Hybrid teaching

Just when I was getting used to taking the point-to-point (P2P) bus from Ayala One to UP Town Center, the system started to fail. Buses caught in traffic would be late or, worse, miss scheduled departure and arrival times. When a bus was decommissioned for repair, it starts a chain reaction affecting all the routes for the day. Such is life for commuters in Metro Manila these days. The upside is that authorities have finally seen the light and now allow P2P buses to use the dedicated Edsa Carousel bus lane that leaves everyone else in the dust. All we need for this solution to fail is for pasaway riders who weave in and out of the bus lane and an impatient congressman who wanted to scrap the bus lane and put his chauffeur-driven convenience over everyone else taking public transportation. Small victories in the battle against traffic snuffed out by entitlement and individuals who refuse to yield to the greatest good for the greatest number.

Traffic being what it is, I long for online classes. Everyone knows a fully online class is not ideal for undergrads and K-12, but one would think that hybrid (half online and half face-to-face) is the way to go. If properly coordinated, teachers and students will only have to endure the commute to and from school half the time. With such a system, scarce classrooms can be evenly distributed. Traffic will be lessened, our carbon footprint, too.

When we heard about the dismal ratio of computers to teachers and students in the public schools during the Congressional budget deliberations, it is not enough to be upset. There should be a revolt, simply because so many of the much-needed computers lay wasted, undelivered in bodegas of the Department of Education (DepEd). If we return to the growing pains of online teaching during the pandemic, we realized that, in principle, the internet was supposed to level the field by providing almost universal access to information. In reality, the problem was not just having the right gadget: desktop, laptop, tablet, or smartphone.
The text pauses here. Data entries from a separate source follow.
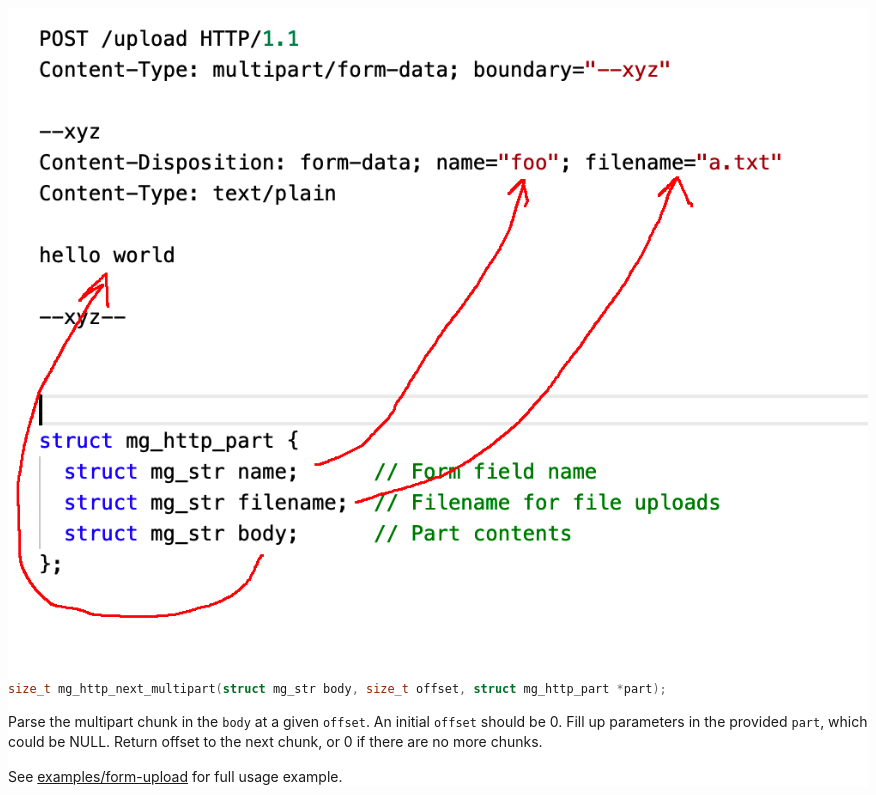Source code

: <img src=".\pics\mg_http_part.png">

```c
size_t mg_http_next_multipart(struct mg_str body, size_t offset, struct mg_http_part *part);
```

Parse the multipart chunk in the `body` at a given `offset`. An initial
`offset` should be 0. Fill up parameters in the provided `part`, which could be NULL. Return offset to the next chunk, or 0 if there are no more chunks.

See [examples/form-upload](../examples/form-upload) for full usage example.
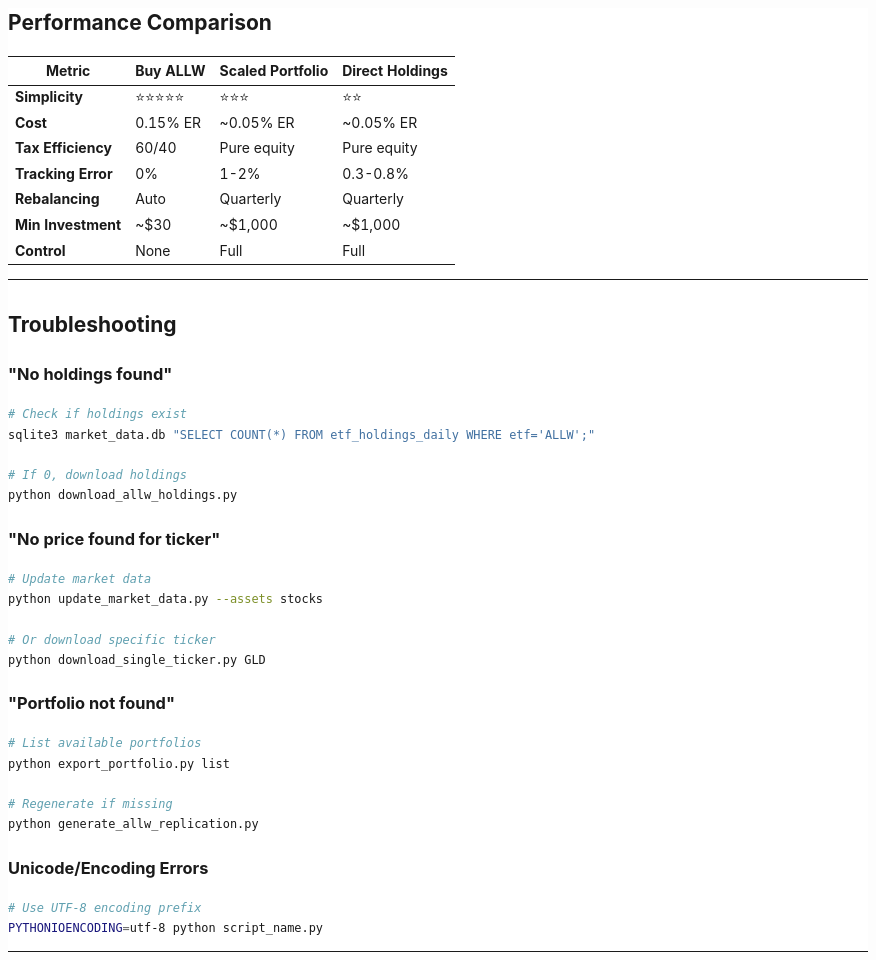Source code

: 
## Performance Comparison

| Metric | Buy ALLW | Scaled Portfolio | Direct Holdings |
|--------|----------|------------------|-----------------|
| **Simplicity** | ⭐⭐⭐⭐⭐ | ⭐⭐⭐ | ⭐⭐ |
| **Cost** | 0.15% ER | ~0.05% ER | ~0.05% ER |
| **Tax Efficiency** | 60/40 | Pure equity | Pure equity |
| **Tracking Error** | 0% | 1-2% | 0.3-0.8% |
| **Rebalancing** | Auto | Quarterly | Quarterly |
| **Min Investment** | ~$30 | ~$1,000 | ~$1,000 |
| **Control** | None | Full | Full |

---

## Troubleshooting

### "No holdings found"
```bash
# Check if holdings exist
sqlite3 market_data.db "SELECT COUNT(*) FROM etf_holdings_daily WHERE etf='ALLW';"

# If 0, download holdings
python download_allw_holdings.py
```

### "No price found for ticker"
```bash
# Update market data
python update_market_data.py --assets stocks

# Or download specific ticker
python download_single_ticker.py GLD
```

### "Portfolio not found"
```bash
# List available portfolios
python export_portfolio.py list

# Regenerate if missing
python generate_allw_replication.py
```

### Unicode/Encoding Errors
```bash
# Use UTF-8 encoding prefix
PYTHONIOENCODING=utf-8 python script_name.py
```

---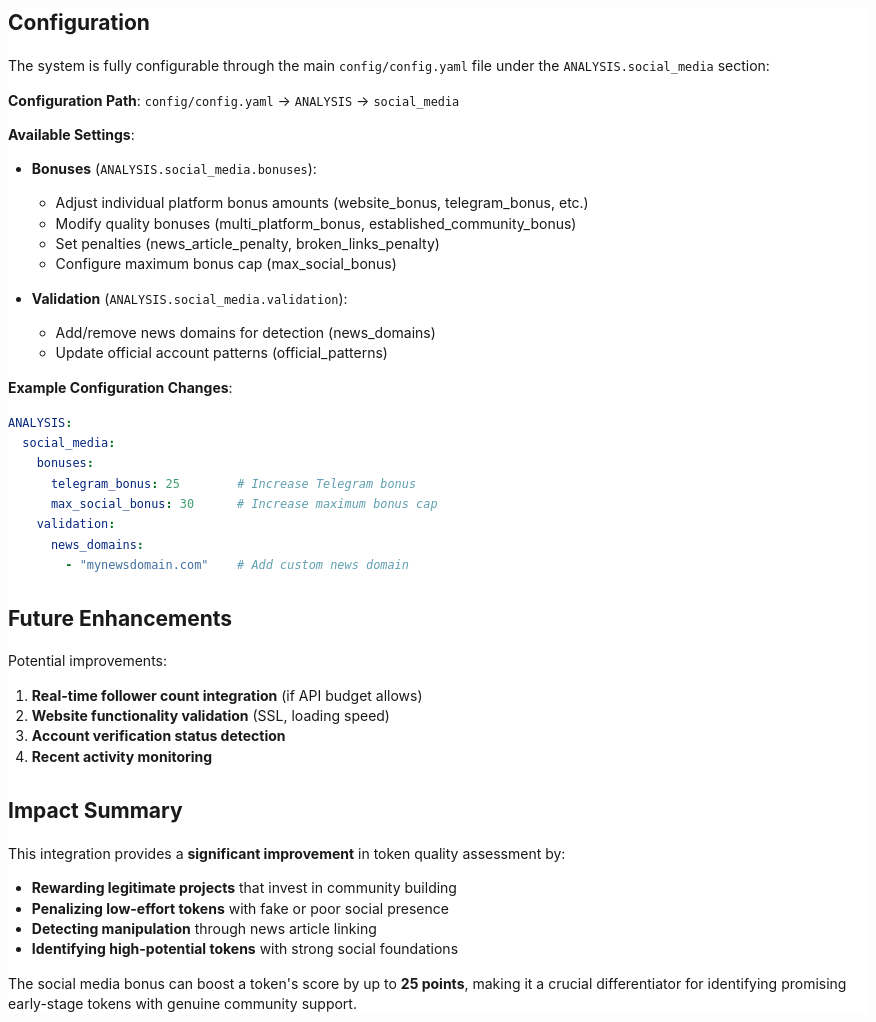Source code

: ## Configuration

The system is fully configurable through the main `config/config.yaml` file under the `ANALYSIS.social_media` section:

**Configuration Path**: `config/config.yaml` → `ANALYSIS` → `social_media`

**Available Settings**:
- **Bonuses** (`ANALYSIS.social_media.bonuses`):
  - Adjust individual platform bonus amounts (website_bonus, telegram_bonus, etc.)
  - Modify quality bonuses (multi_platform_bonus, established_community_bonus)
  - Set penalties (news_article_penalty, broken_links_penalty)
  - Configure maximum bonus cap (max_social_bonus)

- **Validation** (`ANALYSIS.social_media.validation`):
  - Add/remove news domains for detection (news_domains)
  - Update official account patterns (official_patterns)

**Example Configuration Changes**:
```yaml
ANALYSIS:
  social_media:
    bonuses:
      telegram_bonus: 25        # Increase Telegram bonus
      max_social_bonus: 30      # Increase maximum bonus cap
    validation:
      news_domains:
        - "mynewsdomain.com"    # Add custom news domain
```

## Future Enhancements

Potential improvements:
1. **Real-time follower count integration** (if API budget allows)
2. **Website functionality validation** (SSL, loading speed)
3. **Account verification status detection**
4. **Recent activity monitoring**

## Impact Summary

This integration provides a **significant improvement** in token quality assessment by:

- **Rewarding legitimate projects** that invest in community building
- **Penalizing low-effort tokens** with fake or poor social presence  
- **Detecting manipulation** through news article linking
- **Identifying high-potential tokens** with strong social foundations

The social media bonus can boost a token's score by up to **25 points**, making it a crucial differentiator for identifying promising early-stage tokens with genuine community support.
The real hindrance was that not everyone had access to stable, high speed internet connection. Even if DepEd delivered the gadgets, without electricity, a good internet service provider, or load, getting online was not possible. During the pandemic, my university provided an internet subsidy to enable us to work from home. That subsidy and the flexibility to work from home is now a thing of the past.

In the time we were teaching online, I noted that 30-40 percent of my students were outside Metro Manila. Isn’t it possible to organize the non-Manila students into a block, allow them to maintain distance learning for half the semester and only ask them to come in for three or four weeks of intensive in-person course work? Parents and students can also save on renting a space to stay in Manila. Of course, not all classes can be done online or hybrid, but those that can should be allowed to do so and return time and lives wasted in traffic or commuting. I’m currently teaching an online graduate course on public history in the University of the Philippines Baguio with half the students Baguio-based, some on the outskirts of Baguio like La Trinidad, others further afield: Pangasinan, Los Baños, and Mindanao.

My main challenge during the pandemic was not the Canvas learning management system, because long before the pandemic, I was already using a free LMS called Edmodo that had a friendly platform as easy to use as Facebook. Edmodo revolutionized the way I teach, because all my required readings were in the system, students did not need to look for these in the library, nor spend time and money on bad photocopies. All course requirements were submitted online, thus saving trees and paper. It also set a strict deadline. If a paper was even one second late, the app would lock or accept with a time stamp that let the teacher know how late the submission was. Today, my LMS can check for plagiarism and I guess even artificial intelligence-generated submissions.

The way I had hoped things would turn out would be for most of the course material available online as: recorded lectures, readings, and assignments with face-to-face meetings, not for lectures but primarily for conversation, for reports, for a deepening of the course material covered online. Teaching online during the pandemic also made me rethink measures of learning. For example, I would give a low-stakes, online quizzes that gave the correct answers after the test. Then LMS gave the students the chance to retake the test and get a perfect score. Naturally, some people said this was improper and contributed to grade inflation. My argument is that a student who learned from their mistakes, has already learned something. They can show their mettle in major assessments like term papers and oral exams, not quizzes taken more for attendance than a grade.

Education is at a crossroads, and I hope we embrace the benefits of the pandemic and not throw the baby away with the bathwater.